Simplify has two variations for polylines: planar and nonplanar. By default, polylines that are not m-aware are simplified in a planar manner—all overlapping segments are reduced to a single segment and segments are split at intersection points. Output paths are created for connected sequences of segments. Input segment orientation is preserved where possible, but segments in the interior of a path are reoriented if necessary. Polylines that are m-aware use the following nonplanar simplification:
  • Overlaps and self-intersections are preserved, but zero-length segments are removed.
  • Segment orientations are adjusted so that the to point of segment I is identical to (considering vertex attributes) the from point of segment I+1.
  • New paths are created where segments are not connected.
  • Existing paths are merged where only two of them meet at a segment endpoint.
See the following illustration of a polyline Simplify:

Simplify and polygons

Simplify identifies an interior and exterior for polygons and modifies the polygon structure to be consistent with that determination. The default methodology for identifying interior and exterior is as follows:
  • Remove all dangling sequences of segments.
  • Identify the largest legal rings, add them to the output version of the polygon, then delete them from the working version.
  • Repeat. If this approach ends up removing too many segments for your application, consider using IPolygon4.SimplifyEx with the XOR parameter set to true. At the end of Simplify, no rings overlap, no self-intersection occurs (except in certain circumstances), and in general, an arbitrary point can always be classified unambiguously as outside, on the boundary of, or inside the polygon.
See the following illustration of a polygon Simplify:

The x,y tolerance property of the geometry's associated spatial reference is used during the Simplify operation for polylines and polygons.

What Simplify considers

Simplify looks at the ITopologicalOperator.IsKnownSimple flag before processing.
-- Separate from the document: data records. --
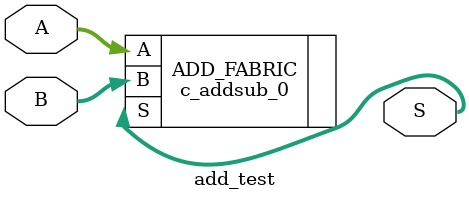
<source format=v>

module add_test(

	input	[15:0] A,
	input  	[15:0] B,
	output  [15:0] S
);



c_addsub_0 ADD_FABRIC(
  .A(A),  // input wire [15 : 0] A
  .B(B),  // input wire [15 : 0] B
  .S(S)  // output wire [15 : 0] S
);




endmodule
</source>
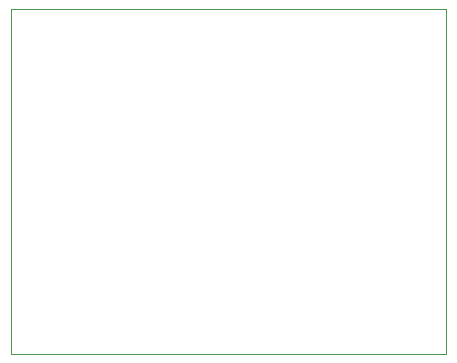
<source format=gbr>
%TF.GenerationSoftware,KiCad,Pcbnew,(5.1.10)-1*%
%TF.CreationDate,2021-12-05T10:22:05+05:30*%
%TF.ProjectId,Libobxis lab,4c69626f-6278-4697-9320-6c61622e6b69,rev?*%
%TF.SameCoordinates,Original*%
%TF.FileFunction,Profile,NP*%
%FSLAX46Y46*%
G04 Gerber Fmt 4.6, Leading zero omitted, Abs format (unit mm)*
G04 Created by KiCad (PCBNEW (5.1.10)-1) date 2021-12-05 10:22:05*
%MOMM*%
%LPD*%
G01*
G04 APERTURE LIST*
%TA.AperFunction,Profile*%
%ADD10C,0.050000*%
%TD*%
G04 APERTURE END LIST*
D10*
X146050000Y-49530000D02*
X109220000Y-49530000D01*
X146050000Y-78740000D02*
X146050000Y-49530000D01*
X109220000Y-78740000D02*
X146050000Y-78740000D01*
X109220000Y-49530000D02*
X109220000Y-78740000D01*
M02*

</source>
If the flag is set to true, operation is interrupted and the geometry is considered simple. If the flag is set to false, the geometry consistency is checked and the geometry is updated as needed.
ITopologicalOperator methods must be applied on high-level geometries only. High-level geometries are point, multipoint, polyline, and polygon. To use this method with low-level geometries, such as segments (line, circular arc, elliptic arc, and Bézier curve), paths, or rings, they must be wrapped into high-level geometry types.